* [What is expected] Copy exactly the lines from the one containing "Residência em Visão" through the last line of the records below, both included, and leave out the pictures.

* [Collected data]
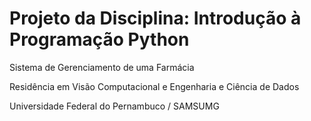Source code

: # Projeto da Disciplina: Introdução à Programação Python
Sistema de Gerenciamento de uma Farmácia

Residência em Visão Computacional e Engenharia e Ciência de Dados

Universidade Federal do Pernambuco / SAMSUMG




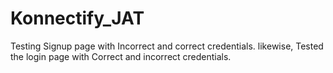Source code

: # Konnectify_JAT
Testing Signup page with Incorrect and correct credentials. likewise, Tested the login page with Correct and incorrect credentials.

* [Response]
Residência em Visão Computacional e Engenharia e Ciência de Dados

Universidade Federal do Pernambuco / SAMSUMG




Source code

: # Konnectify_JAT
Testing Signup page with Incorrect and correct credentials. likewise, Tested the login page with Correct and incorrect credentials.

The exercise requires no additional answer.